Hi,
rancher server rely on a mysql database.
The documentation seems implicitely, to advice to rely on an external database (mysql), maybe an amazon RDS to have the HA feature.
Another option is to have a mysql container running on the rancher cluster.
Why rely on a unique mysql database, which seems to be a Single point Of Failure?
Why not (except time and knowledge), rely on another database, more failure resilient like casssandra for example?(but sacrifying consistency).
Or do you plan to couple the mysql instance with your upcoming glusterFS/Convoy/volume management feature?
While not fashionable, MySQL is stable, easy to install, backup, restore, replicate, migrate, ad-hoc query, etc. It is comparatively easy for sysadmins to manage and debug, and available as-a-service virtually everywhere for those that don’t want to.
Cassandra and most other options are few to none of those, without even getting into the coding challenges of representing highly relational data searchable and sortable by almost everything into their models and eventual consistency.
You can use multi-master (i.e. Percona XtraDB Cluster) or standard master/slave with manual or automated failover to handle the loss of a database server. We will probably manage it ourselves as part of self-managed scaling of Rancher.
Thanks for this answer.
I understand your position about mysql.
I hope rancher labs will provide a solution out of the box later to solve this SPOF problem.
I understand that a failure in the Rancher server blocks deployments and changes to stacks. But does it stop agent networking or containers from continuing to work?
One reason I am looking to use Rancher over Kubernetes is its operational simplicity. Backing up the MySQL directory or an external MySQL database is very simple and familiar these days. Pair that with the fact that starting a Rancher server is literally one Docker run command and it is really hard to beat the disaster recovery scenario.

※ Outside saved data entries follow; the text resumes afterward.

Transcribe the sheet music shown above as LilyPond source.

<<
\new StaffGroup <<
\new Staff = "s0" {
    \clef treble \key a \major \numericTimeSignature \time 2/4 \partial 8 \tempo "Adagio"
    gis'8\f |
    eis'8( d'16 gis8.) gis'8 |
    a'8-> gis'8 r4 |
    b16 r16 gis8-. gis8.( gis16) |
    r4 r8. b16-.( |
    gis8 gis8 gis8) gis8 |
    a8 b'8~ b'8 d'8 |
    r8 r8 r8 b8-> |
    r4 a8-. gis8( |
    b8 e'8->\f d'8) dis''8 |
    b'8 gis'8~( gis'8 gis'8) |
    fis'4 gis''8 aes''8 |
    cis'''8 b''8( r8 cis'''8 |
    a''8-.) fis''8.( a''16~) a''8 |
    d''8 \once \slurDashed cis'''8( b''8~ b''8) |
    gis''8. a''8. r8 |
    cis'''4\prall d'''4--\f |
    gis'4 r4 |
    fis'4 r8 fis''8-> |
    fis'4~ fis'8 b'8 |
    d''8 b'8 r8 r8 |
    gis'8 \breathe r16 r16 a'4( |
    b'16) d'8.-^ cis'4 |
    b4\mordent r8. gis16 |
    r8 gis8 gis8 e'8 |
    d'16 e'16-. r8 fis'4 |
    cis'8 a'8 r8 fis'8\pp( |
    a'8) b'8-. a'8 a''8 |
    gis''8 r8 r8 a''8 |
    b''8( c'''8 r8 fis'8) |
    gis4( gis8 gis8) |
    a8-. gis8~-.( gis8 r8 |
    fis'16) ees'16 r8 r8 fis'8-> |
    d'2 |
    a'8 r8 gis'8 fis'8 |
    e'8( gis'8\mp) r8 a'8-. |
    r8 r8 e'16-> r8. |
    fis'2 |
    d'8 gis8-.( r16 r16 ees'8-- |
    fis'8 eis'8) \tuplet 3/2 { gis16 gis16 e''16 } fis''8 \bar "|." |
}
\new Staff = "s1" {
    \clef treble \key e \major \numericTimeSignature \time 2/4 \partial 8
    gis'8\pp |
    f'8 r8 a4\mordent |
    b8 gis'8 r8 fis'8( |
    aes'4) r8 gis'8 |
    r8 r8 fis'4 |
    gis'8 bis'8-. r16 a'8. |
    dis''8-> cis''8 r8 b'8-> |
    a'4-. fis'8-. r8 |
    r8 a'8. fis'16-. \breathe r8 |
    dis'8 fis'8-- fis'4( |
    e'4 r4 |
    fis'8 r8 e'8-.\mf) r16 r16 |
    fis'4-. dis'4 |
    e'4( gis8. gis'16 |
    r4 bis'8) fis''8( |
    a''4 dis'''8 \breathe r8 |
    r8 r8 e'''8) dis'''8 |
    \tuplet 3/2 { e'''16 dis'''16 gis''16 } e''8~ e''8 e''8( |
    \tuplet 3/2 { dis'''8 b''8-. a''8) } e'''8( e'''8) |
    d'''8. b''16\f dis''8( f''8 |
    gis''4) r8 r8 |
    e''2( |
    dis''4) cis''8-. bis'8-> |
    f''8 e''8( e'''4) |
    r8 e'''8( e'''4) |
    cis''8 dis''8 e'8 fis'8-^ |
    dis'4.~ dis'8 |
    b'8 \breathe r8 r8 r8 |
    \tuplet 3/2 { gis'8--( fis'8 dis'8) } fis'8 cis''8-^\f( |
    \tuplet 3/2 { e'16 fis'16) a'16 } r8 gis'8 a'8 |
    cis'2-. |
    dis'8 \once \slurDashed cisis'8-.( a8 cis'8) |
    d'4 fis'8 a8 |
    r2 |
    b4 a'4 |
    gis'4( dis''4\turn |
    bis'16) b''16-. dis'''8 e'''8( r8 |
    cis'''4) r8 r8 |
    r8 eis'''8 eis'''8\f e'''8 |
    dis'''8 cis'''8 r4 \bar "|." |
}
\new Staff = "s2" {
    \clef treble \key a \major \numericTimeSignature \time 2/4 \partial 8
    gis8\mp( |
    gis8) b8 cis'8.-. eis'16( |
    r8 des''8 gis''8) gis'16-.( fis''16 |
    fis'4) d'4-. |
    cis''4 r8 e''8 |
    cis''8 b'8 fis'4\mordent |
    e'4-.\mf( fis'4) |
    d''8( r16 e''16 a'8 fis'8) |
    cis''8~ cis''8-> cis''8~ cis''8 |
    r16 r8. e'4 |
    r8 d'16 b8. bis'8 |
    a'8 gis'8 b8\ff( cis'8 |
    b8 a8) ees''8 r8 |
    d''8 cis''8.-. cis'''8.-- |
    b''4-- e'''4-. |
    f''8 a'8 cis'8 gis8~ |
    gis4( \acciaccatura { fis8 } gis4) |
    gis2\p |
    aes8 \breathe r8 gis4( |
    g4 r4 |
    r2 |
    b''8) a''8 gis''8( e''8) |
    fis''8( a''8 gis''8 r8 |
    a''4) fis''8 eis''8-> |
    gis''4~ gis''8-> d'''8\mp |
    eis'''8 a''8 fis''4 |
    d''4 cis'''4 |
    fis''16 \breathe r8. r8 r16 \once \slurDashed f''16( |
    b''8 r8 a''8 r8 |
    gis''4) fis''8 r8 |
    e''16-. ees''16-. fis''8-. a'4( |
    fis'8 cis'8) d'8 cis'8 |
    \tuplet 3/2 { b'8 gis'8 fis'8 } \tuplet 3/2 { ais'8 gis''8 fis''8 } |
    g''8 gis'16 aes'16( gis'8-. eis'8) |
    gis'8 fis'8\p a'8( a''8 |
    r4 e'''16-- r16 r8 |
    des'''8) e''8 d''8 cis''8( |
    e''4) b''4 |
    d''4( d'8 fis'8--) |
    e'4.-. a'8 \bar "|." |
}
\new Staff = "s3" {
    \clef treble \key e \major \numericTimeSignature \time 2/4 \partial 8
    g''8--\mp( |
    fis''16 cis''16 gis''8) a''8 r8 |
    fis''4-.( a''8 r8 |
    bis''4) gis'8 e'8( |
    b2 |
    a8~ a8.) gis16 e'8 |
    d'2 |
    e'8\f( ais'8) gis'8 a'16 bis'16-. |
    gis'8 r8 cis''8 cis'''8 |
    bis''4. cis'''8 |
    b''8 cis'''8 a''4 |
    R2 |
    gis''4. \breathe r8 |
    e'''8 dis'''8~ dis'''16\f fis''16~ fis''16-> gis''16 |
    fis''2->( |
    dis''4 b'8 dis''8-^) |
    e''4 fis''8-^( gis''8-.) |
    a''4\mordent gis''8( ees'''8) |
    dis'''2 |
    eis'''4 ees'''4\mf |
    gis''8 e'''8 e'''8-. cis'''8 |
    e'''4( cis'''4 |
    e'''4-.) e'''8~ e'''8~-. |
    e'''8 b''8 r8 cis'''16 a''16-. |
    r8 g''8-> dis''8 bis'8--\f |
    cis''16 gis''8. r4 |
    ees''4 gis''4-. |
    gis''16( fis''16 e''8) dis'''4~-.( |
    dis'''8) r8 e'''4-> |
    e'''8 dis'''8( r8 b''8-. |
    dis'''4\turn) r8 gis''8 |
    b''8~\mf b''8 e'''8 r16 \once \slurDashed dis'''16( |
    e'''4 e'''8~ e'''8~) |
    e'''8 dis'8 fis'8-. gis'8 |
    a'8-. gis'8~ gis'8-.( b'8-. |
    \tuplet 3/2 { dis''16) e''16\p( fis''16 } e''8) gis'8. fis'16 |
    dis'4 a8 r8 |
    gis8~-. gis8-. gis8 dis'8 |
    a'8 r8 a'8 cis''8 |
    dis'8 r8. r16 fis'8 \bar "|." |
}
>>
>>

That said, I tested this recently (stopping the Rancher server and moving it to a new host) and it does still have some kinks to be worked out. The main issue I had was the reconnecting of agents to the new server. It was a manual process for each agent and ended up creating a new agent in the UI rather than re-using the previous.
First off, it is possible to do a complete HA setup, but fairly involved. We will make this simpler eventually. But the single container is “good enough” for many uses given the odds of failure, impact while it’s down and the ease of recovery (especially if using a database-as-a-service provider like RDS)
While the rancher/server container(s) is/are down or unreachable:
Existing containers on existing hosts continue to run
They can continue to communicate across the managed network (it is point-to-point between Network Agents on each host, the management server is not in the datapath)
Health checks will not be reported up (since nobody is listening…) and failing containers will not be rescheduled or proactively pulled out of DNS/load balancers. Haproxy will still detect failed backends and stop sending traffic to them though.
New containers can be added to existing hosts through the native docker run directly on the host, but (I think? should test this) will not fully work with the managed network since other hosts won’t know where to find the new container without a config update from the server.
When it comes back up:
Agents will reconcile their state, adding any containers that exist on the host but not in Rancher and removing vice versa.
Failed healthchecks and hosts will be rescheduled as usual
If you expect rancher/server to change IPs (rather than coming back up with the same IP after e.g. a failure of the hardware it runs on) it would be much better to use a DNS entry for it that can be updated in one place. If the agents are registered with an IP there’s no way for them to figure out the new IP when it changes. You can configure the registration URL (for future hosts) in the Admin tab -> Host Registration.
I totally agree clescot’s viewpoint. Originally I am very impressive about Docker OS concept of what RancherOS provides…until I saw MySQL. I got too many nightmare from MySQL. I’ll not roll out Rancher to production until no more MySQL. At this moment, I prefer etcd.
Come on guys…mysql is clearly the right choice here. AWS, Google Cloud, Rackspace, etc. all have a PaaS mysql that makes deploying a reliable rancher server extremely simple. The fact you haven’t used MySQL much shouldn’t drive the architecture of Rancher.